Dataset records

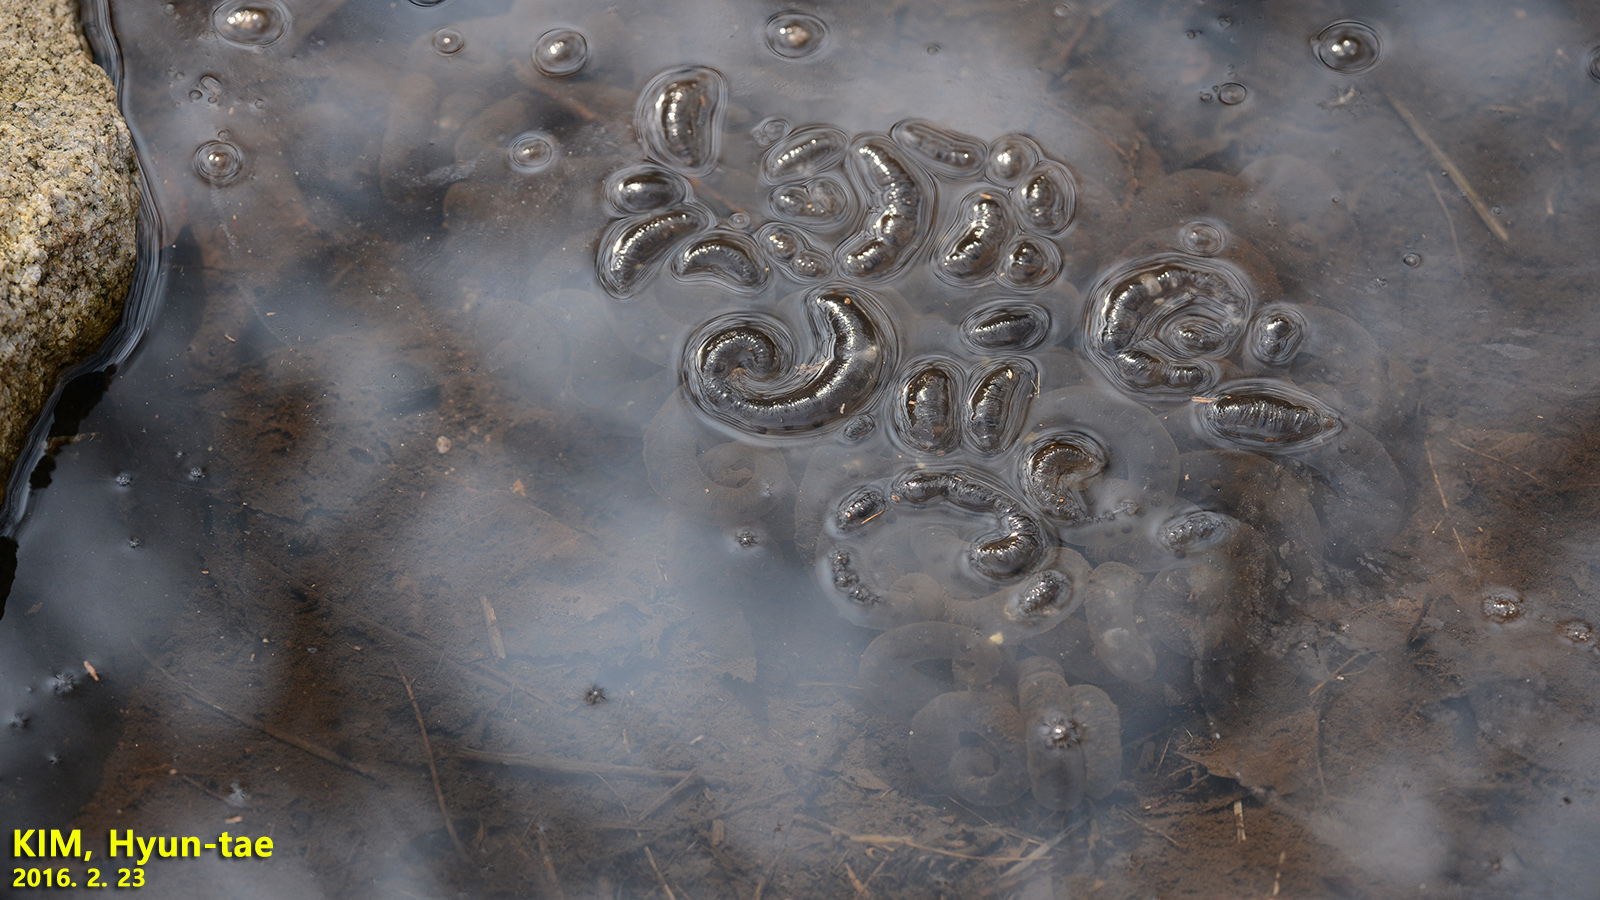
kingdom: Animalia
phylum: Chordata
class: Amphibia
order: Caudata
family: Hynobiidae
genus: Hynobius
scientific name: Hynobius leechii
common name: Gensan salamander
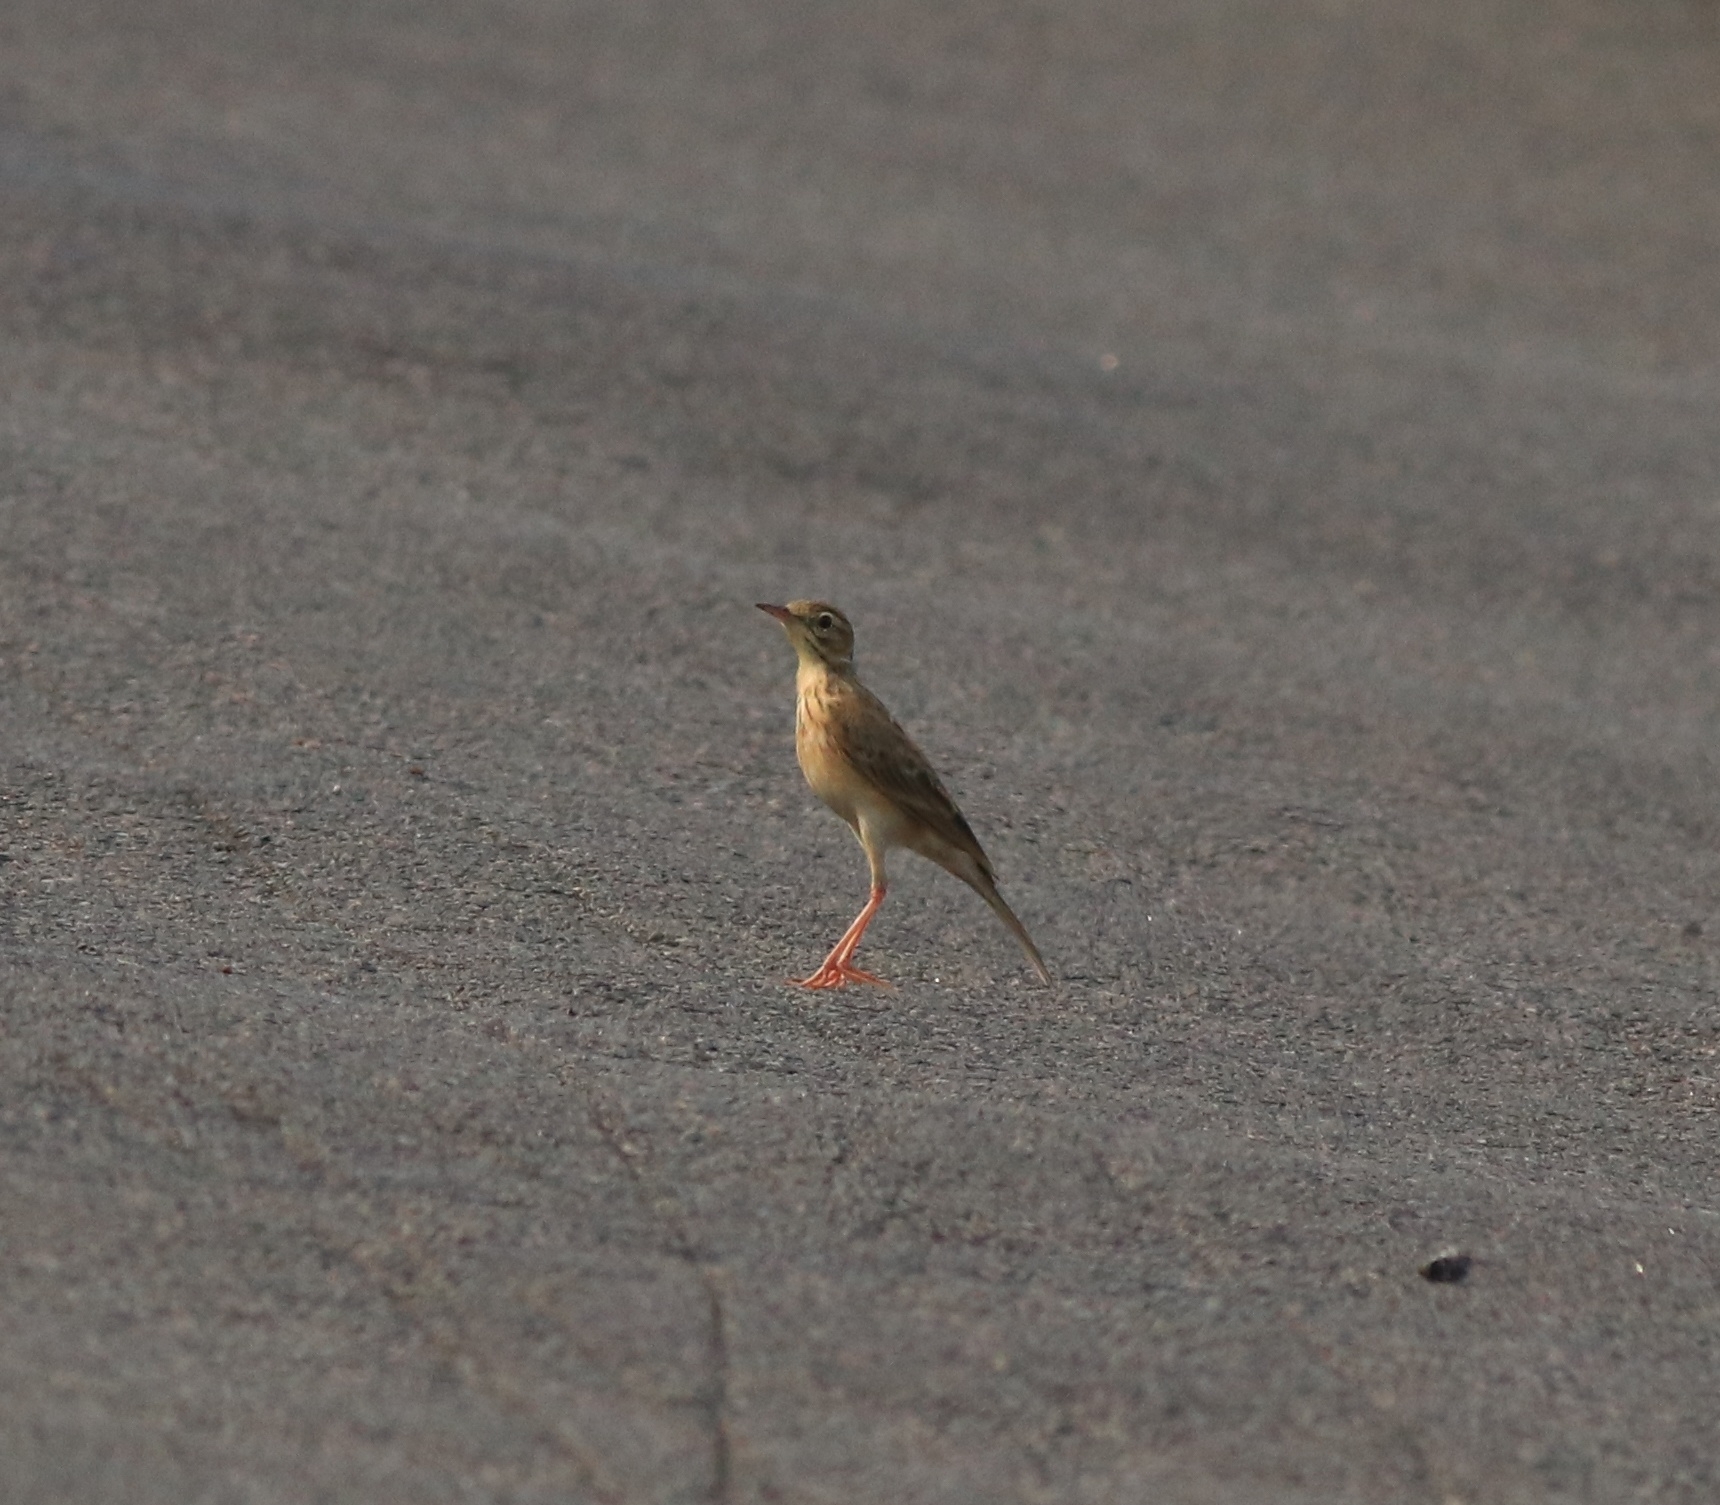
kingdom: Animalia
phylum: Chordata
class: Aves
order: Passeriformes
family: Motacillidae
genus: Anthus
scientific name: Anthus rufulus
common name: Paddyfield pipit
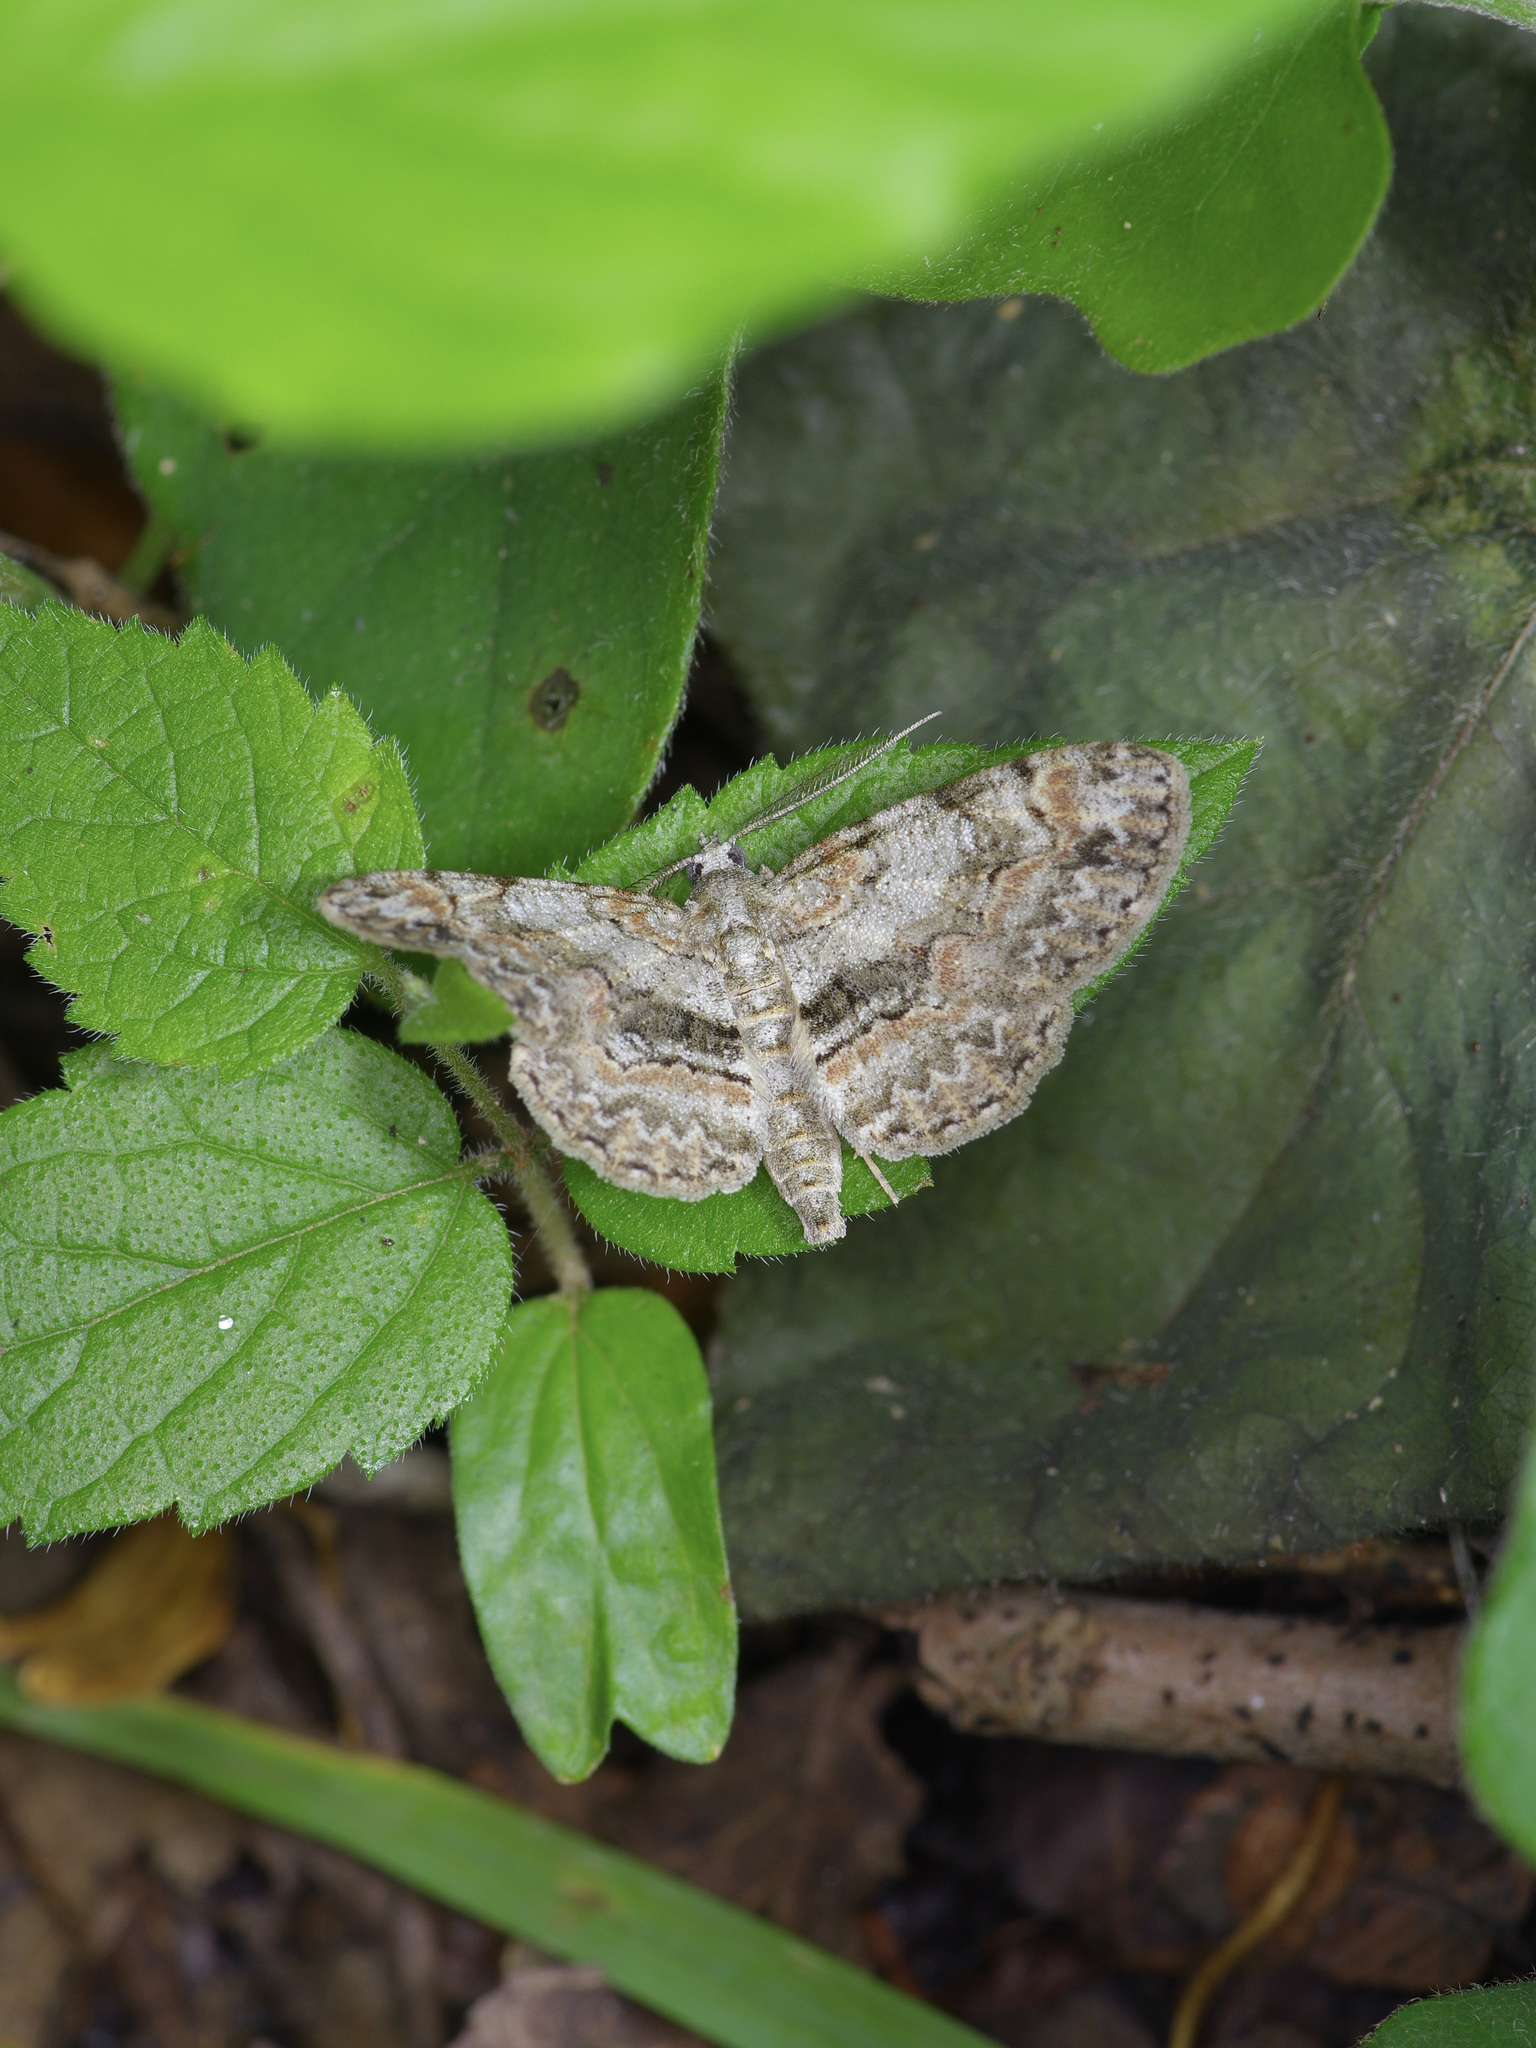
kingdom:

## Direction
Transcribe the naming lines of every record above word for word, from kingdom through common name, and leave out the pictures.

## Task solution
kingdom: Animalia
phylum: Chordata
class: Amphibia
order: Caudata
family: Hynobiidae
genus: Hynobius
scientific name: Hynobius leechii
common name: Gensan salamander
kingdom: Animalia
phylum: Chordata
class: Aves
order: Passeriformes
family: Motacillidae
genus: Anthus
scientific name: Anthus rufulus
common name: Paddyfield pipit
kingdom:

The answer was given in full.